Philadelphia Police Commissioner Richard Ross announced on Thursday that more than a dozen Philadelphia police officers will be suspended or terminated for their racist and violent posts on Facebook, and city police will now begin to work to “earn back the trust of the people they’ve sworn an oath to protect.”
Standing alongside police brass and Mayor Jim Kenney at police headquarters, Ross said an internal investigation identified 13 officers who went beyond violating the department’s social media policy by posting material that was not only offense and unprotected, but demonstrated they have “little or no regard for their position as police officers.”
The officers will be suspended for 30 days as the department takes steps to fire them, Ross said. The highest ranking officer facing termination was a sergeant.
Four additional officers, whose posts were determined to be “less egregious,” each will face a 30-day suspensions.
“I continue to be very angered and disappointed by these posts, many of which, in my view, violate the basic tenets of human decency,” Ross said. “I am saddened by the fact that there are some that would attempt to even justify such hateful and vile behavior.”
Police officers are held to a higher standard than others, and they are aware of that “from the moment we take this job,” Ross said. “This is not indicative by any means of who we are. But our charge is to carry out our jobs with integrity. That was not the case with some, as we have seen.”
As expected, the Philadelphia Fraternal Order of Police Lodge No. 5 will fight the disciplinary actions.
“We are aware of the dismissals and disappointed that our officers will be terminated without due-process. We are currently meeting with each officer to prepare an appropriate response to protect our members’ rights under the contract,” said FOP President John McNesby in a statement. “FOP Lodge Number 5 and our members condemn racist and hateful speech in any form. The overwhelming majority of our members serve this city with integrity and professionalism.”
The police union met with some of those officers caught up in controversy on Thursday, according to a source with knowledge of the meeting. The FOP also sent a letter to officers advising them not to sign anything without first contacting the FOP.
Rochelle Bilal, the president of the Guardian Civic League, an organization that represents minority police officers, declined to comment, except to note the small number of officers who are being disciplined.
The 17 officers facing disciplinary actions were among 72 officers Ross had placed on desk duty after the Plain View Project, a research group that looked at several police departments across the country, shared their Facebook posts on its website. The Plain View Project identified more than 320 Philadelphia police officers who appeared to make thousands of racist, sexist, violent or otherwise offensive posts.
Ross said it is unlikely that there will be any more terminations, but some of posts made by the other officers are still under scrutiny. He would not reveal the nature of the continuing investigations but said he expected them to be complete by Labor Day.
In the posts, it appears officers said suspects — often Black men — “should be dead” or “should have more lumps on his head.”

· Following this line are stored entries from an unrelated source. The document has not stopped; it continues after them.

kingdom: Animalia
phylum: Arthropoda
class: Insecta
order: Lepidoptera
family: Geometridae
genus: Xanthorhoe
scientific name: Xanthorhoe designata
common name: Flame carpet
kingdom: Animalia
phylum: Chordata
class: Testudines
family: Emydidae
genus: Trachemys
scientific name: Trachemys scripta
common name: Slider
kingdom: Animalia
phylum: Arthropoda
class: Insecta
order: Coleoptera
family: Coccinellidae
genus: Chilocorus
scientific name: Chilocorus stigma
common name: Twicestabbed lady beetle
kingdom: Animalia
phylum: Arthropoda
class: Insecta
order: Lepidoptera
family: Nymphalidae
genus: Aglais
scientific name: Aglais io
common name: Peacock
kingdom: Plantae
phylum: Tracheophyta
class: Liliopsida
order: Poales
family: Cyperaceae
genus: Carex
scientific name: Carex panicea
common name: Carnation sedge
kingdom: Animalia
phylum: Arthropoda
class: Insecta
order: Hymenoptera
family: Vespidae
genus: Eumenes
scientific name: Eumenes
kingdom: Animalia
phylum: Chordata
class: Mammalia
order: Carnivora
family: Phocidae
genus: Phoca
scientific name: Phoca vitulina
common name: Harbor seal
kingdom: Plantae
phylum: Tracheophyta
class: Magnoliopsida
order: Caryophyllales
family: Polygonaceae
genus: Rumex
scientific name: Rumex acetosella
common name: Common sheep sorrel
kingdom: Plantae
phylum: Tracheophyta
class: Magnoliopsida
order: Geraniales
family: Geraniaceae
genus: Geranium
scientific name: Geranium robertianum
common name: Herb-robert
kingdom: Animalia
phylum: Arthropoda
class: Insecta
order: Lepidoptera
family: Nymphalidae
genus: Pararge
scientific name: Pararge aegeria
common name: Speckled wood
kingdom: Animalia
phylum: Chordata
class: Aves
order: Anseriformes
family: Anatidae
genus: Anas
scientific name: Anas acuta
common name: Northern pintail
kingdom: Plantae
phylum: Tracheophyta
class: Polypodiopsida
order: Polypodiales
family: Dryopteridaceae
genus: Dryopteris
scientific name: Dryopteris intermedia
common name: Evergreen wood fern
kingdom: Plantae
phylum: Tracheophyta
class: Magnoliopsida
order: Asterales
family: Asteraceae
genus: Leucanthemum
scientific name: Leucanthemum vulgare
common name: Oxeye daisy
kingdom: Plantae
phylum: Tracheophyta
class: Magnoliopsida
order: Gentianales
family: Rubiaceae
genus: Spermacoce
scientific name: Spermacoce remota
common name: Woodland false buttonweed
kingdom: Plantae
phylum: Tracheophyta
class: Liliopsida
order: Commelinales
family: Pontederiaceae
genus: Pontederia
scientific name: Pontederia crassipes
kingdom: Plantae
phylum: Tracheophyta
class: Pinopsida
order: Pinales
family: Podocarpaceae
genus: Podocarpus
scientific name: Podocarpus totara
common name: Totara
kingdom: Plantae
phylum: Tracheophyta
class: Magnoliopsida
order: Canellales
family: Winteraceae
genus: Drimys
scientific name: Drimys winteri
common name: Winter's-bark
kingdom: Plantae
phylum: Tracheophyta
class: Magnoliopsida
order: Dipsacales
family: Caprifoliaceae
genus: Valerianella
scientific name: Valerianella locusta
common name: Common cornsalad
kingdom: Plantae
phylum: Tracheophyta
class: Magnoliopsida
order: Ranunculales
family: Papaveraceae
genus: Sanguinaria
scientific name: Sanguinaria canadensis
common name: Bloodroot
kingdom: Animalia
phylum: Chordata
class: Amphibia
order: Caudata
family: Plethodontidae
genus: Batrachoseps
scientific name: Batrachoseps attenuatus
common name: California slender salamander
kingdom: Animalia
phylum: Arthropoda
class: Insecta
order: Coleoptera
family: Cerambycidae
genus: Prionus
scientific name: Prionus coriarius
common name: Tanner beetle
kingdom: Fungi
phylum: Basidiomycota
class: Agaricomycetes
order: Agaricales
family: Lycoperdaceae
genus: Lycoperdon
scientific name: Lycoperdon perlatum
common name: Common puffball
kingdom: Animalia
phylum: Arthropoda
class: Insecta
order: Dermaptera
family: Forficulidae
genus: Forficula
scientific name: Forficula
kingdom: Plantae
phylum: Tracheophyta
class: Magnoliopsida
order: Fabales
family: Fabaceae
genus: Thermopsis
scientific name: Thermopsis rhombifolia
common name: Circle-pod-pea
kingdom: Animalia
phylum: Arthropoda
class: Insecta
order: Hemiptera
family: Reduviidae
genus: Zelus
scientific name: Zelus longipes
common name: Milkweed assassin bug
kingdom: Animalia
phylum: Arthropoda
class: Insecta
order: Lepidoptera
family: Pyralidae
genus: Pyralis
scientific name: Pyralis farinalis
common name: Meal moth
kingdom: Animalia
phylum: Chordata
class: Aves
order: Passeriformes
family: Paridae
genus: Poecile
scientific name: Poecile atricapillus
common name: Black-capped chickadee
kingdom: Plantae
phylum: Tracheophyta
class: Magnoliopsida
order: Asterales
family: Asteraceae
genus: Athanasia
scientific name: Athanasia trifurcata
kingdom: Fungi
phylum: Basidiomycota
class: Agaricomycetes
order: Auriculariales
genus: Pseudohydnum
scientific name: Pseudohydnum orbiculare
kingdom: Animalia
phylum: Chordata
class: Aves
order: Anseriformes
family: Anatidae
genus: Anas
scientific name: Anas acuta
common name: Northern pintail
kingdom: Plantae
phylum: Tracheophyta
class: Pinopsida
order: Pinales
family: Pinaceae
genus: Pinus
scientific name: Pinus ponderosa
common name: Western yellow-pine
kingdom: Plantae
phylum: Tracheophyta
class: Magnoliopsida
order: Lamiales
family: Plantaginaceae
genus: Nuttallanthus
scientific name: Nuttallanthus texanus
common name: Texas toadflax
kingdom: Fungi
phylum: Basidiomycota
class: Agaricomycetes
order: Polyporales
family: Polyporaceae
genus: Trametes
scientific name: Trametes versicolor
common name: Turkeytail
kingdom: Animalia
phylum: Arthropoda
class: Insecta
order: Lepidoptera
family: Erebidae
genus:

Officers apparently frequently referred to Black people as “animals” and said they “should be taken out back and put down” or locked in cages. Officers appeared to advocate shooting suspects on sight and using cars to drive over protesters. Some officers also appeared to praise white supremacists.
In other posts, officers appeared to joke about raping and beating women.
When Ross was asked if the posts represented a failure in his leadership, Kenney jumped in, saying he sees Ross’ leadership every day and he’s confident in it.
“We’ve made tremendous progress in this department over the last few years and we’ll continue to make progress,” Kenney said. “But I think this is about people having hate in their hearts. There isn’t anything that he can do to get the hate in their hearts out other than to fire them, discipline them and train them.”
Solomon Jones, a WURD radio host and local columnist who had organized protests over the social media posts, said he was pleased with the initial disciplinary actions handed out, “but it’s just a start.”
“It’s a reflection of what can happen when people come together and speak with a single voice and say, ‘This is not something we are going to tolerate,’” he said.
The officers exposed in the database continue to pose a danger to the community, Jones maintained. He stressed the department must address its culture and the union protections that allow officers to feel empowered to voice those views publicly.
Jones said he and protesters will continue to put the pressure on Ross and Kenney over the officers’ social media posts.
A community forum is scheduled to take place at 3 p.m. on July 28 at Mother Bethel A.M.E. Church, at 419 S. 6th St., where city and police officials are expected to provide further updates about the posts and the internal investigation, Jones said.